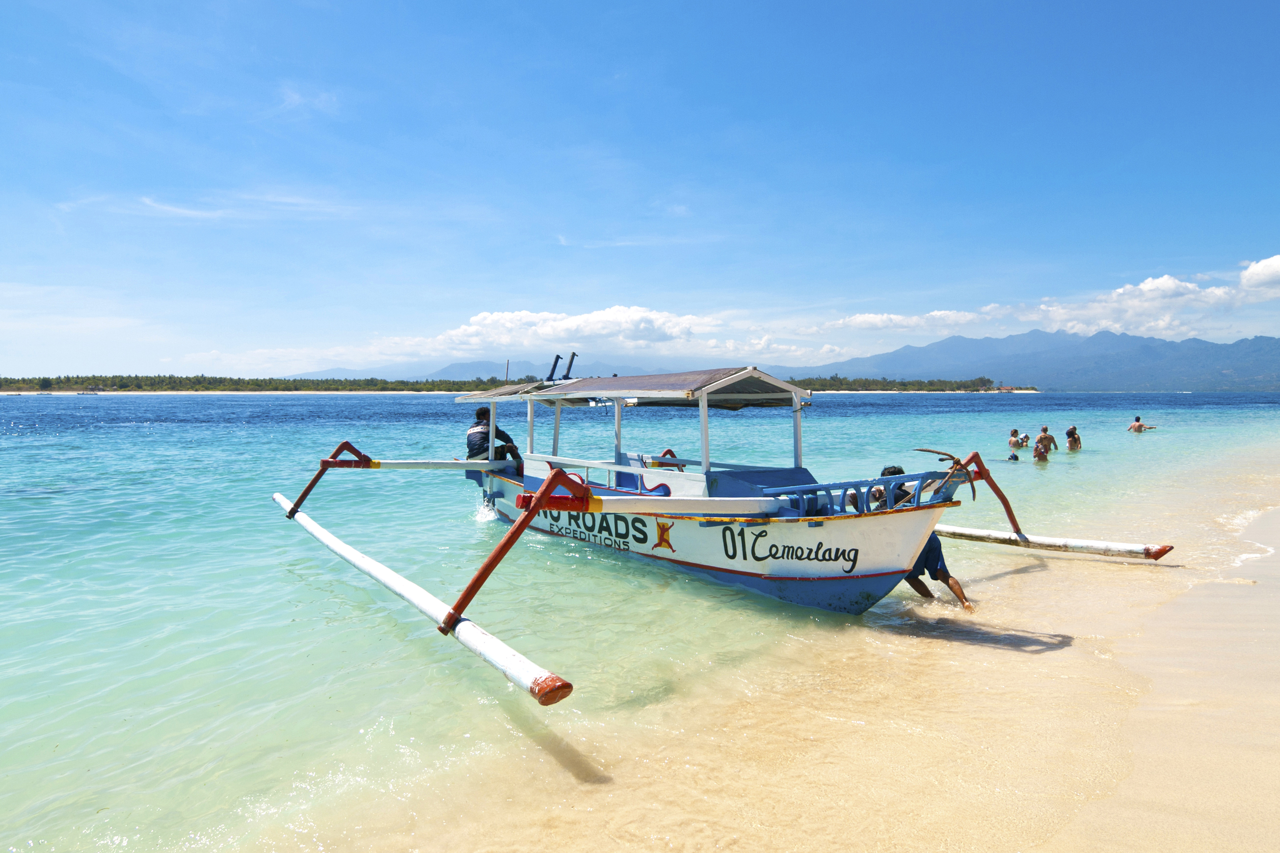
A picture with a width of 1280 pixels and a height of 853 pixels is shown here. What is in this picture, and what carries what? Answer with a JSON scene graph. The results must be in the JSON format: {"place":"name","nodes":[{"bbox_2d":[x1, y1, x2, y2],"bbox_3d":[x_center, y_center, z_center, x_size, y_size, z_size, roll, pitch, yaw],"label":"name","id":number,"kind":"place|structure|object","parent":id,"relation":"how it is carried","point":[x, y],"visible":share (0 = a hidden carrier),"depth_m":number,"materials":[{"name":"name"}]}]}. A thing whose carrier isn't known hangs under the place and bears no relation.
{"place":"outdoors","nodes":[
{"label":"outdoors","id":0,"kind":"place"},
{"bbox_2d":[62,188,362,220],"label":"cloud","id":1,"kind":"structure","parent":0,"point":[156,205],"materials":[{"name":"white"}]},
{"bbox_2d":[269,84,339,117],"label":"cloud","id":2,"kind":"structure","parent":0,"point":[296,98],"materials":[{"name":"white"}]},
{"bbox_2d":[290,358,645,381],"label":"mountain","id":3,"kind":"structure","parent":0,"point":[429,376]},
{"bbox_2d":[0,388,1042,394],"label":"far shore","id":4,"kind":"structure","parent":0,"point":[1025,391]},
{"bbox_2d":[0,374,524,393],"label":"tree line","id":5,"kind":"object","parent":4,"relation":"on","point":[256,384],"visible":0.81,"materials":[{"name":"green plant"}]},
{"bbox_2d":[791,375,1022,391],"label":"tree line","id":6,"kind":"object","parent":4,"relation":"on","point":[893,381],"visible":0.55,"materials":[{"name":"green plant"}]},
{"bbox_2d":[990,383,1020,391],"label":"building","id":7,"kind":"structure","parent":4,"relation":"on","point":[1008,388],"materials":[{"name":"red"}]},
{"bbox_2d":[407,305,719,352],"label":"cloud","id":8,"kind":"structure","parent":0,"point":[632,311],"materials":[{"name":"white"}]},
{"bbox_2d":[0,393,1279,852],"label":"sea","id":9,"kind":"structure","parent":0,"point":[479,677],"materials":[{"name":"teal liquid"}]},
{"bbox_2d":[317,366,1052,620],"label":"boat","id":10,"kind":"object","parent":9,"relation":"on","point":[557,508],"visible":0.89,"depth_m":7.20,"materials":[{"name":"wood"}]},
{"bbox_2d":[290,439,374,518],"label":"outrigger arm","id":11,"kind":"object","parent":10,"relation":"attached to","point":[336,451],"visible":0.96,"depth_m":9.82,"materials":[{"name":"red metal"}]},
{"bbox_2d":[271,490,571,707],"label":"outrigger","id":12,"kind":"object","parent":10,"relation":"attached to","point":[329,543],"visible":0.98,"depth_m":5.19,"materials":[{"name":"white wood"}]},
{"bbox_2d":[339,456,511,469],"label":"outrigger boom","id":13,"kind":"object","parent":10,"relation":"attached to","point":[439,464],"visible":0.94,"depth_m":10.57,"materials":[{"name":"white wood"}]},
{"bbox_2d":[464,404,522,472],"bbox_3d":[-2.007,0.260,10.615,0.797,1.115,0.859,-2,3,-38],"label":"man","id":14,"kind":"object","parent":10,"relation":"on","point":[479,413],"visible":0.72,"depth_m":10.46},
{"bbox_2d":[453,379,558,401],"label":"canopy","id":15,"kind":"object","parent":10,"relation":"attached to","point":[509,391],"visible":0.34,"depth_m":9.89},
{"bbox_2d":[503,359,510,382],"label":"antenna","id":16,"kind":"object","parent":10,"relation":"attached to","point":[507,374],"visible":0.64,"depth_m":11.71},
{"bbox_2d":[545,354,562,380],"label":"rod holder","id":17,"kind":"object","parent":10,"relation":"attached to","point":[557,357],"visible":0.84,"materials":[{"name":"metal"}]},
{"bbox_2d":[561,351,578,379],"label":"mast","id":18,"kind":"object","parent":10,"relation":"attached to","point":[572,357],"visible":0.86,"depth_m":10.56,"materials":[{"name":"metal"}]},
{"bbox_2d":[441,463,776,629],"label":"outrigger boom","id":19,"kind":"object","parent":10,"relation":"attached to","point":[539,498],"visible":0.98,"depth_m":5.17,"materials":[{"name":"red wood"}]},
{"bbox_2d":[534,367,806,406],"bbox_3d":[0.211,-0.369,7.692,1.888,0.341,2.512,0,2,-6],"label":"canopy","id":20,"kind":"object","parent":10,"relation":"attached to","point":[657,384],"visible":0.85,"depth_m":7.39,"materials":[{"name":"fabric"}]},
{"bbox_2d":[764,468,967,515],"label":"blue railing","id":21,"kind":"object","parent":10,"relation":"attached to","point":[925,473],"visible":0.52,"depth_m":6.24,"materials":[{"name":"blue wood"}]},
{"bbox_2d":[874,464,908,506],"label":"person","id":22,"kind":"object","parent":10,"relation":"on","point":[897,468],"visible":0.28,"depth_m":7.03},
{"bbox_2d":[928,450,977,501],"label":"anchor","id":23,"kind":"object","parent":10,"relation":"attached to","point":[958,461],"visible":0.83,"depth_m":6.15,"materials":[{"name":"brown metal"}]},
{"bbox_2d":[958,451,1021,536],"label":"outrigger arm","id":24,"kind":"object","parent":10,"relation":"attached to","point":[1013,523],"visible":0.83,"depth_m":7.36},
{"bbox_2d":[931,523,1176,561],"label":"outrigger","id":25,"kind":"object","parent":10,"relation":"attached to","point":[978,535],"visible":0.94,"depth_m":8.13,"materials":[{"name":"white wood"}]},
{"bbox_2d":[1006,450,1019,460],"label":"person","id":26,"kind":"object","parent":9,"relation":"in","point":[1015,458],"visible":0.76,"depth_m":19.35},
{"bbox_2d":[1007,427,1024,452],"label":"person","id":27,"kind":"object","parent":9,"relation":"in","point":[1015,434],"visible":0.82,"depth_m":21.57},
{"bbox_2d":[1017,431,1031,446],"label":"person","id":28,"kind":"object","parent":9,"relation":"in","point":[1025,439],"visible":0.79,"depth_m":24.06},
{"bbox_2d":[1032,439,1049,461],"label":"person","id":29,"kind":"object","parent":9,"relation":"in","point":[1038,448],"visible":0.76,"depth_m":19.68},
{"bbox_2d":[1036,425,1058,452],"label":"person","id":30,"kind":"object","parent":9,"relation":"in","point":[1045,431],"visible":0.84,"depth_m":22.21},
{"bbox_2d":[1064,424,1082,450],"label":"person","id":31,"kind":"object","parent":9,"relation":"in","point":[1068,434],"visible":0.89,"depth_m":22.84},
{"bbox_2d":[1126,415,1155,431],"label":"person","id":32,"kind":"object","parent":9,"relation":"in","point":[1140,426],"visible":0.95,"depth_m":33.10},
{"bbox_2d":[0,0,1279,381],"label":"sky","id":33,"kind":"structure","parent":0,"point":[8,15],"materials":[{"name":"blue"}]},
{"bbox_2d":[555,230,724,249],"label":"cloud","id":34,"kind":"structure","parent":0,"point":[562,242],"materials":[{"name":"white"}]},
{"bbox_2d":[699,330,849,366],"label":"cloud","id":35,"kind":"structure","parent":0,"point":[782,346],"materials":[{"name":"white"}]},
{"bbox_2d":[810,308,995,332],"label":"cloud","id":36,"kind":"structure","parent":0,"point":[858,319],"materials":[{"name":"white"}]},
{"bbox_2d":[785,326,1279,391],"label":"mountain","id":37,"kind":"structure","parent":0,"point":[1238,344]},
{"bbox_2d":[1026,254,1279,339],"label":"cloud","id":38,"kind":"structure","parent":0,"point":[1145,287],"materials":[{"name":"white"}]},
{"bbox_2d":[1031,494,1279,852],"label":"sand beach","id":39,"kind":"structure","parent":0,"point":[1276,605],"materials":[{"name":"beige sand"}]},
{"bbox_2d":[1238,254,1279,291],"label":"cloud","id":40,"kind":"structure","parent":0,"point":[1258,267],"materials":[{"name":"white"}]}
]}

◇ ◇ ◇ ◇ ◇ ◇ ◇

* [REQUIRED WORK]: From the first line to the last, retype the data exactly, without images.

* [WRITTEN RESPONSE]:
A picture with a width of 1280 pixels and a height of 853 pixels is shown here. What is in this picture, and what carries what? Answer with a JSON scene graph. The results must be in the JSON format: {"place":"name","nodes":[{"bbox_2d":[x1, y1, x2, y2],"bbox_3d":[x_center, y_center, z_center, x_size, y_size, z_size, roll, pitch, yaw],"label":"name","id":number,"kind":"place|structure|object","parent":id,"relation":"how it is carried","point":[x, y],"visible":share (0 = a hidden carrier),"depth_m":number,"materials":[{"name":"name"}]}]}. A thing whose carrier isn't known hangs under the place and bears no relation.
{"place":"outdoors","nodes":[
{"label":"outdoors","id":0,"kind":"place"},
{"bbox_2d":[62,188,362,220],"label":"cloud","id":1,"kind":"structure","parent":0,"point":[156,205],"materials":[{"name":"white"}]},
{"bbox_2d":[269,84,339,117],"label":"cloud","id":2,"kind":"structure","parent":0,"point":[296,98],"materials":[{"name":"white"}]},
{"bbox_2d":[290,358,645,381],"label":"mountain","id":3,"kind":"structure","parent":0,"point":[429,376]},
{"bbox_2d":[0,388,1042,394],"label":"far shore","id":4,"kind":"structure","parent":0,"point":[1025,391]},
{"bbox_2d":[0,374,524,393],"label":"tree line","id":5,"kind":"object","parent":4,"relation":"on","point":[256,384],"visible":0.81,"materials":[{"name":"green plant"}]},
{"bbox_2d":[791,375,1022,391],"label":"tree line","id":6,"kind":"object","parent":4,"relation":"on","point":[893,381],"visible":0.55,"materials":[{"name":"green plant"}]},
{"bbox_2d":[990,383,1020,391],"label":"building","id":7,"kind":"structure","parent":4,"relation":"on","point":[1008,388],"materials":[{"name":"red"}]},
{"bbox_2d":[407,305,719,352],"label":"cloud","id":8,"kind":"structure","parent":0,"point":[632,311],"materials":[{"name":"white"}]},
{"bbox_2d":[0,393,1279,852],"label":"sea","id":9,"kind":"structure","parent":0,"point":[479,677],"materials":[{"name":"teal liquid"}]},
{"bbox_2d":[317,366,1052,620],"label":"boat","id":10,"kind":"object","parent":9,"relation":"on","point":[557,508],"visible":0.89,"depth_m":7.20,"materials":[{"name":"wood"}]},
{"bbox_2d":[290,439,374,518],"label":"outrigger arm","id":11,"kind":"object","parent":10,"relation":"attached to","point":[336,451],"visible":0.96,"depth_m":9.82,"materials":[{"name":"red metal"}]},
{"bbox_2d":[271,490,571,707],"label":"outrigger","id":12,"kind":"object","parent":10,"relation":"attached to","point":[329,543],"visible":0.98,"depth_m":5.19,"materials":[{"name":"white wood"}]},
{"bbox_2d":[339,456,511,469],"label":"outrigger boom","id":13,"kind":"object","parent":10,"relation":"attached to","point":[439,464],"visible":0.94,"depth_m":10.57,"materials":[{"name":"white wood"}]},
{"bbox_2d":[464,404,522,472],"bbox_3d":[-2.007,0.260,10.615,0.797,1.115,0.859,-2,3,-38],"label":"man","id":14,"kind":"object","parent":10,"relation":"on","point":[479,413],"visible":0.72,"depth_m":10.46},
{"bbox_2d":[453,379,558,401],"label":"canopy","id":15,"kind":"object","parent":10,"relation":"attached to","point":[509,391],"visible":0.34,"depth_m":9.89},
{"bbox_2d":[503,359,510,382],"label":"antenna","id":16,"kind":"object","parent":10,"relation":"attached to","point":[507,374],"visible":0.64,"depth_m":11.71},
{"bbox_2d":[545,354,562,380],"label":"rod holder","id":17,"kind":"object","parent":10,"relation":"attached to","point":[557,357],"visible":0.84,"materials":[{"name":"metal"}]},
{"bbox_2d":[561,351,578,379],"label":"mast","id":18,"kind":"object","parent":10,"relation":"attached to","point":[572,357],"visible":0.86,"depth_m":10.56,"materials":[{"name":"metal"}]},
{"bbox_2d":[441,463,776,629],"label":"outrigger boom","id":19,"kind":"object","parent":10,"relation":"attached to","point":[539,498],"visible":0.98,"depth_m":5.17,"materials":[{"name":"red wood"}]},
{"bbox_2d":[534,367,806,406],"bbox_3d":[0.211,-0.369,7.692,1.888,0.341,2.512,0,2,-6],"label":"canopy","id":20,"kind":"object","parent":10,"relation":"attached to","point":[657,384],"visible":0.85,"depth_m":7.39,"materials":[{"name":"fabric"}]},
{"bbox_2d":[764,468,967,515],"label":"blue railing","id":21,"kind":"object","parent":10,"relation":"attached to","point":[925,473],"visible":0.52,"depth_m":6.24,"materials":[{"name":"blue wood"}]},
{"bbox_2d":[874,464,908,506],"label":"person","id":22,"kind":"object","parent":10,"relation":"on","point":[897,468],"visible":0.28,"depth_m":7.03},
{"bbox_2d":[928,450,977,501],"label":"anchor","id":23,"kind":"object","parent":10,"relation":"attached to","point":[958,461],"visible":0.83,"depth_m":6.15,"materials":[{"name":"brown metal"}]},
{"bbox_2d":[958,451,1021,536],"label":"outrigger arm","id":24,"kind":"object","parent":10,"relation":"attached to","point":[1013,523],"visible":0.83,"depth_m":7.36},
{"bbox_2d":[931,523,1176,561],"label":"outrigger","id":25,"kind":"object","parent":10,"relation":"attached to","point":[978,535],"visible":0.94,"depth_m":8.13,"materials":[{"name":"white wood"}]},
{"bbox_2d":[1006,450,1019,460],"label":"person","id":26,"kind":"object","parent":9,"relation":"in","point":[1015,458],"visible":0.76,"depth_m":19.35},
{"bbox_2d":[1007,427,1024,452],"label":"person","id":27,"kind":"object","parent":9,"relation":"in","point":[1015,434],"visible":0.82,"depth_m":21.57},
{"bbox_2d":[1017,431,1031,446],"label":"person","id":28,"kind":"object","parent":9,"relation":"in","point":[1025,439],"visible":0.79,"depth_m":24.06},
{"bbox_2d":[1032,439,1049,461],"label":"person","id":29,"kind":"object","parent":9,"relation":"in","point":[1038,448],"visible":0.76,"depth_m":19.68},
{"bbox_2d":[1036,425,1058,452],"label":"person","id":30,"kind":"object","parent":9,"relation":"in","point":[1045,431],"visible":0.84,"depth_m":22.21},
{"bbox_2d":[1064,424,1082,450],"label":"person","id":31,"kind":"object","parent":9,"relation":"in","point":[1068,434],"visible":0.89,"depth_m":22.84},
{"bbox_2d":[1126,415,1155,431],"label":"person","id":32,"kind":"object","parent":9,"relation":"in","point":[1140,426],"visible":0.95,"depth_m":33.10},
{"bbox_2d":[0,0,1279,381],"label":"sky","id":33,"kind":"structure","parent":0,"point":[8,15],"materials":[{"name":"blue"}]},
{"bbox_2d":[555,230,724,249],"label":"cloud","id":34,"kind":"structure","parent":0,"point":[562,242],"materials":[{"name":"white"}]},
{"bbox_2d":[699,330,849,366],"label":"cloud","id":35,"kind":"structure","parent":0,"point":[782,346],"materials":[{"name":"white"}]},
{"bbox_2d":[810,308,995,332],"label":"cloud","id":36,"kind":"structure","parent":0,"point":[858,319],"materials":[{"name":"white"}]},
{"bbox_2d":[785,326,1279,391],"label":"mountain","id":37,"kind":"structure","parent":0,"point":[1238,344]},
{"bbox_2d":[1026,254,1279,339],"label":"cloud","id":38,"kind":"structure","parent":0,"point":[1145,287],"materials":[{"name":"white"}]},
{"bbox_2d":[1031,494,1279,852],"label":"sand beach","id":39,"kind":"structure","parent":0,"point":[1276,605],"materials":[{"name":"beige sand"}]},
{"bbox_2d":[1238,254,1279,291],"label":"cloud","id":40,"kind":"structure","parent":0,"point":[1258,267],"materials":[{"name":"white"}]}
]}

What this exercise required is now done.